The study was in the Archives of Disease in Childhood Journal.
Clinical psychologist Ana Pascual-Sánchez, one of the authors of the study at Imperial College London, said her team was surprised by those results.
“Perpetrating aggression exposes bullies to potential violent situations in which they can lose control and even feel vulnerable at some point or regret from it, having intrusive memories,” Pascual-Sánchez said.
More than 2,200 teens ages 11 through 19 from four London schools were questioned for the study.
The researchers used the Olweus Bully/Victim Questionnaire to first narrow down the types of bullying.
They found that cyberbullying was less likely, with one of four teens being involved, versus one in three teens being involved in traditional bullying.
Nearly 75% of the teens filled out the Children‘s Revised Impact of Events Scale to screen for PTSD symptoms.
Thirty-five percent of cyberbully victims scored above the threshold for PTSD symptoms, while 29% of the teens who did the cyberbullying showed signs of PTSD.
Cyberbullies were less likely to also be traditional bullies, the researchers also found, although they did observe teens who fell under both categories.
“It seems as if the anonymity provided by online means could increase the risk of cyberbullying perpetration, providing a platform that is easy to access and that can reach others quickly and easily,” Pascual-Sánchez said.
Because this was an informational study, there are no official findings on why some cyberbullies displayed PTSD symptoms.
Further research needs to be completed to understand causation and to dive deeper into the symptoms, Pascual-Sánchez said.
Sameer Hinduja, co-director of the Cyberbullying Research Center and professor of criminology at Florida Atlantic University, said he had not heard of cyberbullies experiencing PTSD symptoms in his research, but that it makes sense with other mental health struggles he has observed regarding cyberbullying.
Hinduja said he focuses on childhood trauma, also known as adverse childhood events, that kids can experience growing up.
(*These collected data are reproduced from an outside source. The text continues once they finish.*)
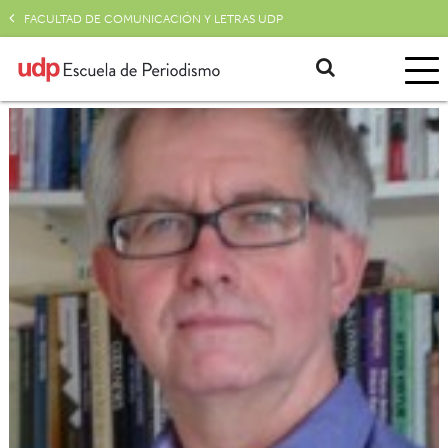
FACULTAD DE COMUNICACIÓN Y LETRAS UDP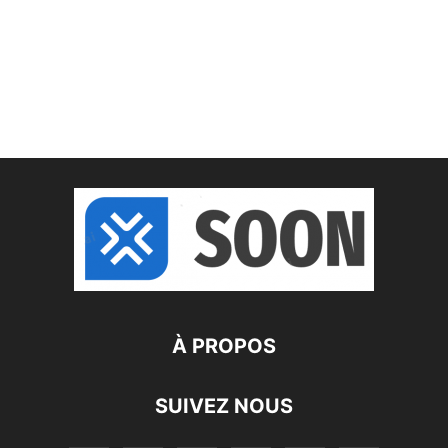
À PROPOS
SUIVEZ NOUS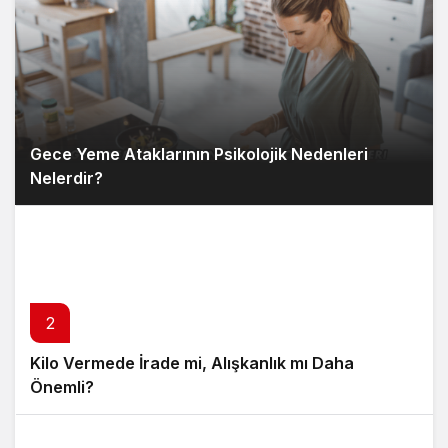
Gece Yeme Ataklarının Psikolojik Nedenleri
Nelerdir?
2
Kilo Vermede İrade mi, Alışkanlık mı Daha
Önemli?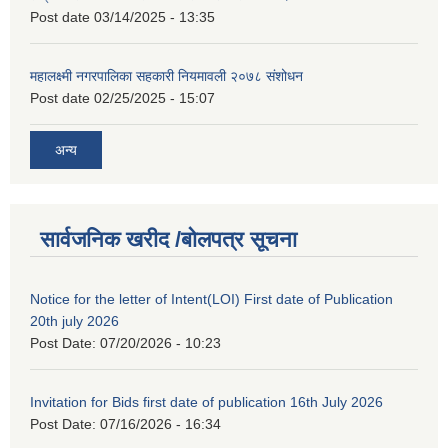
Post date
03/14/2025 - 13:35
महालक्ष्मी नगरपालिका सहकारी नियमावली २०७८ संशोधन
Post date
02/25/2025 - 15:07
अन्य
सार्वजनिक खरीद /बोलपत्र सूचना
Notice for the letter of Intent(LOI) First date of Publication
20th july 2026
Post Date:
07/20/2026 - 10:23
Invitation for Bids first date of publication 16th July 2026
Post Date:
07/16/2026 - 16:34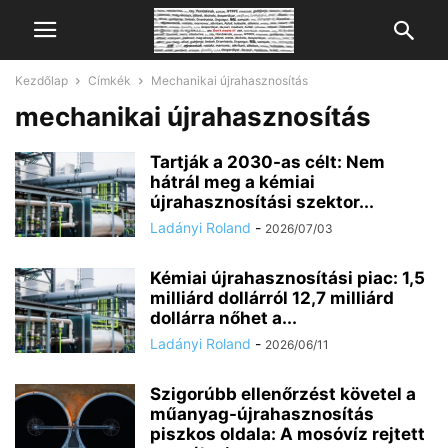
Kezdőlap
Címkék
Mechanikai újrahasznosítás
mechanikai újrahasznosítás
Tartják a 2030-as célt: Nem
hátrál meg a kémiai
újrahasznosítási szektor...
Ladányi Roland
-
2026/07/03
Kémiai újrahasznosítási piac: 1,5
milliárd dollárról 12,7 milliárd
dollárra nőhet a...
Chat
Mr wAIste
Ladányi Roland
-
2026/06/11
Helló! Miben segíthetek ma?
Szigorúbb ellenőrzést követel a
műanyag-újrahasznosítás
piszkos oldala: A mosóvíz rejtett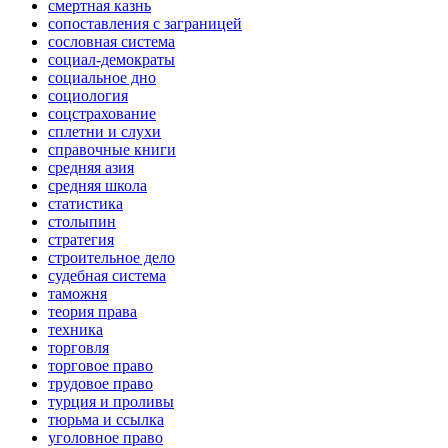
смертная казнь
сопоставления с заграницей
сословная система
социал-демократы
социальное дно
социология
соцстрахование
сплетни и слухи
справочные книги
средняя азия
средняя школа
статистика
столыпин
стратегия
строительное дело
судебная система
таможня
теория права
техника
торговля
торговое право
трудовое право
турция и проливы
тюрьма и ссылка
уголовное право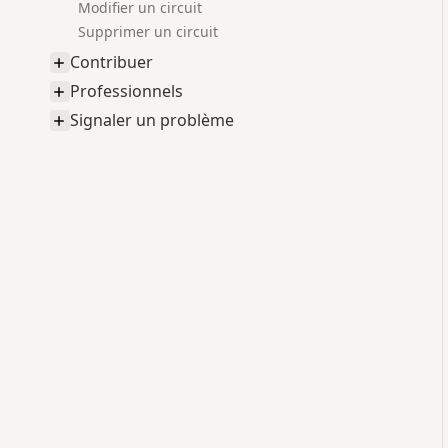
Modifier un circuit
Supprimer un circuit
Contribuer
Professionnels
Signaler un problème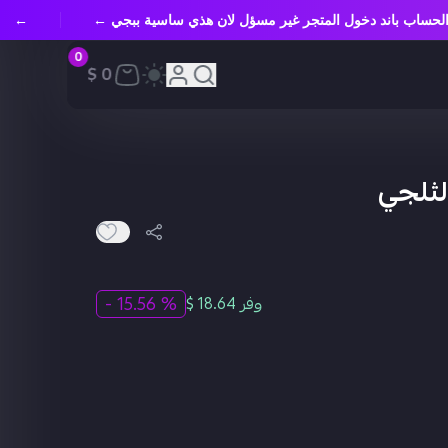
د الحساب باند دخول المتجر غير مسؤل لان هذي ساسية ببجي ←
←
0
0 $
لثلجي
% 15.56 -
وفر 18.64 $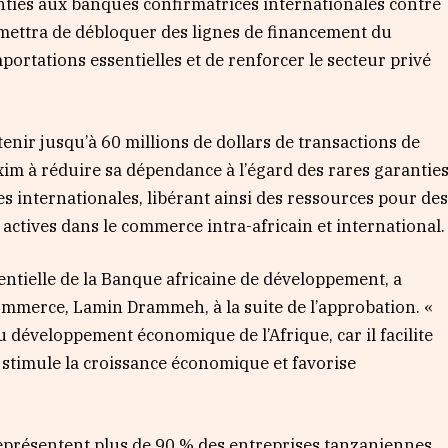
anties aux banques confirmatrices internationales contre
mettra de débloquer des lignes de financement du
portations essentielles et de renforcer le secteur privé
tenir jusqu’à 60 millions de dollars de transactions de
xim à réduire sa dépendance à l’égard des rares garantie
s internationales, libérant ainsi des ressources pour de
 actives dans le commerce intra-africain et international.
entielle de la Banque africaine de développement, a
ommerce, Lamin Drammeh, à la suite de l’approbation. «
 développement économique de l’Afrique, car il facilite
 stimule la croissance économique et favorise
eprésentent plus de 90 % des entreprises tanzaniennes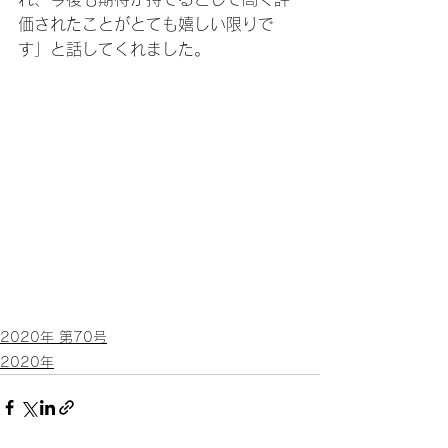
価されたことがとても嬉しい限りで
す」と話してくれました。
2020年 第70号
2020年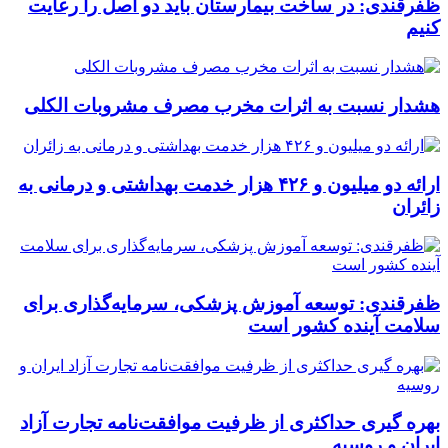
ظفرقندی: در ساخت بیمارستان باید دو اصل را رعایت
کنیم
هشدار نسبت به اثرات مخرب مصرف مشروبات الکلی
ارائه دو میلیون و ۴۲۶ هزار خدمت بهداشتی و درمانی به
زائران
ظفرقندی: توسعه آموزش پزشکی، سرمایه‌گذاری برای
سلامت آینده کشور است
بهره گیری حداکثری از ظرفیت موافقت‌نامه تجارت آزاد
ایران و روسیه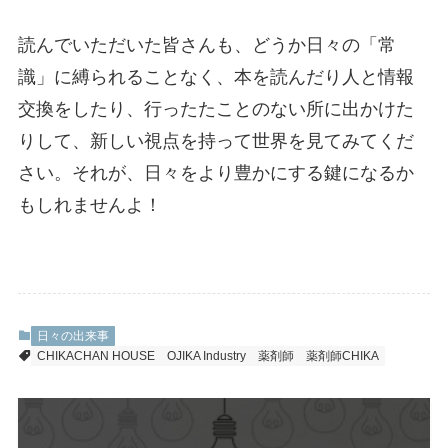
読んでいただいた皆さんも、どうか日々の「常
識」に縛られることなく、本を読んだり人と情報
交換をしたり、行ったたことのない所に出かけた
りして、新しい視点を持って世界を見てみてくだ
さい。それが、日々をより豊かにする鍵になるか
もしれませんよ！
日々の出来事
CHIKACHAN HOUSE
OJIKA Industry
薬剤師
薬剤師CHIKA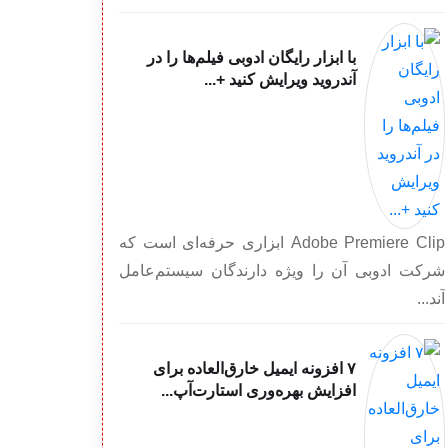
با ابزار رایگان ادوبی فیلم‌ها را در
آندروید ویرایش کنید +...
Adobe Premiere Clip ابزاری حرفه‌ای است که
شرکت ادوبی آن را ویژه دارندگان سیستم‌عامل
آند...
۷ افزونه ایمیل خارق‌العاده برای
افزایش بهره‌وری استارت‌آپ...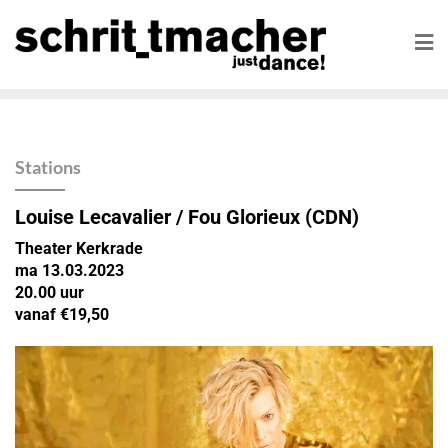
Stations
Louise Lecavalier / Fou Glorieux (CDN)
Theater Kerkrade
ma 13.03.2023
20.00 uur
vanaf €19,50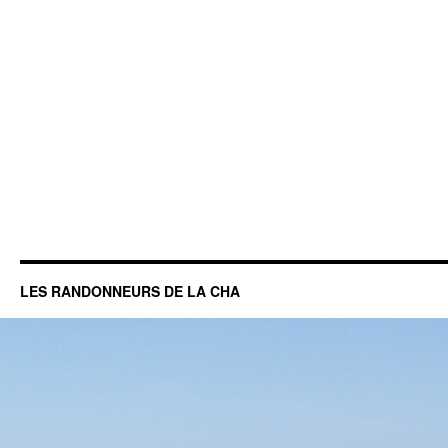
LES RANDONNEURS DE LA CHA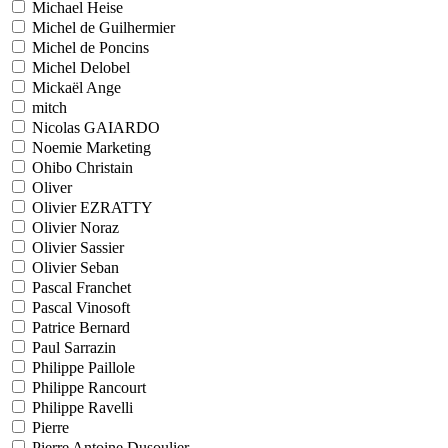
Michael Heise
Michel de Guilhermier
Michel de Poncins
Michel Delobel
Mickaël Ange
mitch
Nicolas GAIARDO
Noemie Marketing
Ohibo Christain
Oliver
Olivier EZRATTY
Olivier Noraz
Olivier Sassier
Olivier Seban
Pascal Franchet
Pascal Vinosoft
Patrice Bernard
Paul Sarrazin
Philippe Paillole
Philippe Rancourt
Philippe Ravelli
Pierre
Pierre Antoine Dusoulier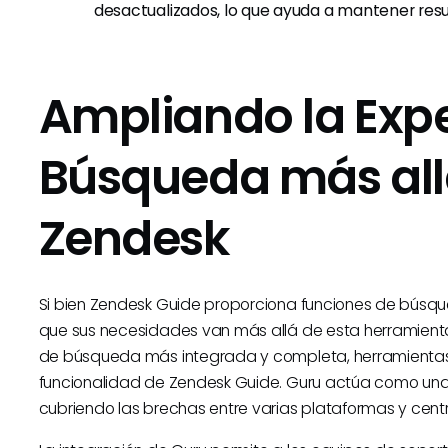
desactualizados, lo que ayuda a mantener res
Ampliando la Expe
Búsqueda más allá
Zendesk
Si bien Zendesk Guide proporciona funciones de búsq
que sus necesidades van más allá de esta herramient
de búsqueda más integrada y completa, herramient
funcionalidad de Zendesk Guide. Guru actúa como una 
cubriendo las brechas entre varias plataformas y centr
While some are resilient and can overcome their adversities, others develop problematic behavioral symptoms, according to Hinduja.
“We absolutely need professionals to continue to study some of these underlying psychological and physiological components, which can lead to these problems,” Hinduja said.
Through his research, Hinduja found that those issues can manifest into cyberbullying for a number of reasons, such as someone feeling jealous or insecure.
Other common reasons someone engages in cyberbullying include peer pressure or a stressful home life.
While he noticed in his own research that a large percentage of teens who cyberbully also engage in in-person bullying, he agreed with Pascual-Sánchez that some prefer to exclusively cyberbully to remain anonymous.
“They’re more likely to feel free from social norms and morals and ethics and rules and possible punishments and sanctions when they’re behind a screen and physically distant or geographically separate from the target,” Hinduja said.